The sites in the eMERGE Consortium, while all focused on assessing the impact of returning genomic results, varied in their research goals, the populations they recruited, and the infrastructure and processes they used for this research. In the current study, we sought to explore the ethical challenges that personnel experienced in conducting this research, issues to which our respondents may have been particularly attuned.

Conclusion

Translational research is important and, indeed, necessary for the progress of genomic medicine. From an ethical perspective, though, it is also inherently fraught. For it to be successful, translational research must mimic clinical practice, but for the many reasons iterated above, it does not and cannot do so perfectly. As has been addressed in the literature, philosophical and practical differences between research and clinical care make them noncommensurate in certain salient ways. Yet philosophical concerns are not the only ones at stake at the research/clinical interface. As this study has demonstrated, fundamental infrastructural problems in the rollout of large-scale genetic testing presented ethical challenges.

Returning results ethically requires informing participants in greater detail about the nature of the results they will receive, only some of which are well understood or clinically indicated. While achieving truly informed consent is challenging,24 one critical aspect of consent is relatively easy to address.

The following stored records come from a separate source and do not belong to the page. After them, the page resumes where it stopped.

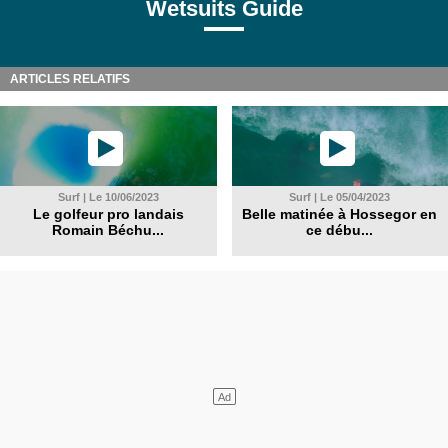
Wetsuits Guide
ARTICLES RELATIFS
Surf | Le 10/06/2023
Surf | Le 05/04/2023
Le golfeur pro landais
Belle matinée à Hossegor en
Romain Béchu...
ce débu...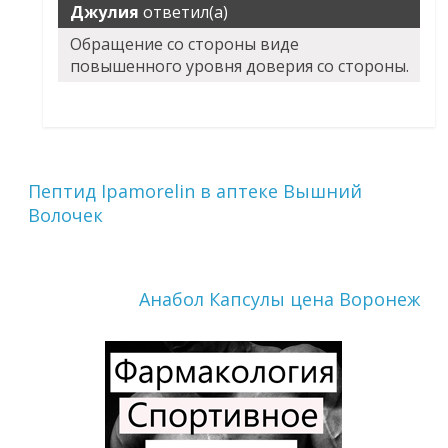
Джулия
ответил(а)
Обращение со стороны виде
повышенного уровня доверия со стороны.
Пептид Ipamorelin в аптеке Вышний
Волочек
Анабол Капсулы цена Воронеж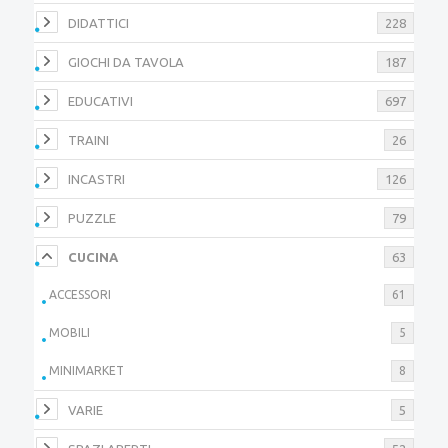
DIDATTICI
228
GIOCHI DA TAVOLA
187
EDUCATIVI
697
TRAINI
26
INCASTRI
126
PUZZLE
79
CUCINA
63
ACCESSORI
61
MOBILI
5
MINIMARKET
8
VARIE
5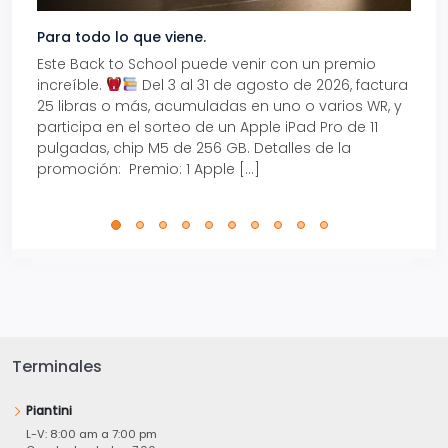
Para todo lo que viene.
Volve
Este Back to School puede venir con un premio
Prepá
increíble.
Del 3 al 31 de agosto de 2026, factura
15% d
25 libras o más, acumuladas en uno o varios WR, y
agos
participa en el sorteo de un Apple iPad Pro de 11
en t
pulgadas, chip M5 de 256 GB. Detalles de la
Tarje
promoción: Premio: 1 Apple […]
está
perfe
Terminales
Piantini
L-V: 8:00 am a 7:00 pm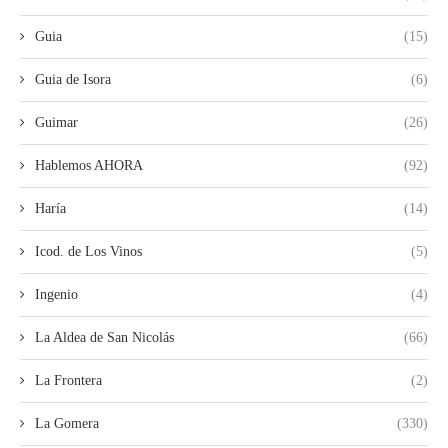
Guia
(15)
Guia de Isora
(6)
Guimar
(26)
Hablemos AHORA
(92)
Haría
(14)
Icod. de Los Vinos
(5)
Ingenio
(4)
La Aldea de San Nicolás
(66)
La Frontera
(2)
La Gomera
(330)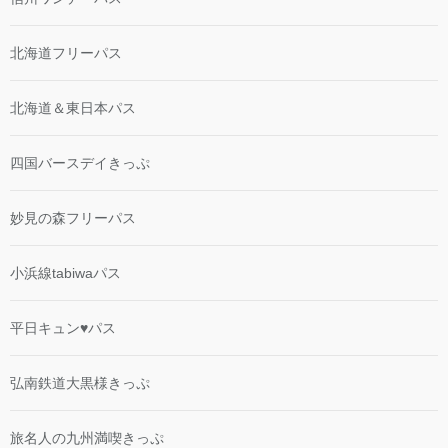
北海道フリーパス
北海道＆東日本パス
四国バースデイきっぷ
妙見の森フリーパス
小浜線tabiwaパス
平日キュン♥パス
弘南鉄道大黒様きっぷ
旅名人の九州満喫きっぷ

It is now clear that many investigators intend to return results and that many patients expect to receive them. The revisions to the Common Rule require that this be specifically addressed in written informed consent.25 This must be done before the research is undertaken.

The systemic challenges of returning results that are not part of routine clinical screening, by contrast, are more difficult to tackle. A clinical staff with adequate training and infrastructure to respond to individual participants’ questions and concerns about results is essential. This will be a challenge, given how little many participants understand about genomic results17 and the scale of these projects. Another required element is humility in relying on such research studies to inform practice, since translational research inherently will not replicate the broad and variably resourced clinical domain in which these tests are to be used.

The heart of the problem is that translational research, by definition, asks whether a specific intervention should be deployed in a particular setting. Meanwhile, investigators who undertake such studies hypothesize—often based on practice and their experience in other settings—that at least some of their results will have clinical value. Their clinical impulse, then, can be expected, but the responses it elicits from investigators complicate the lessons to be learned from translational research.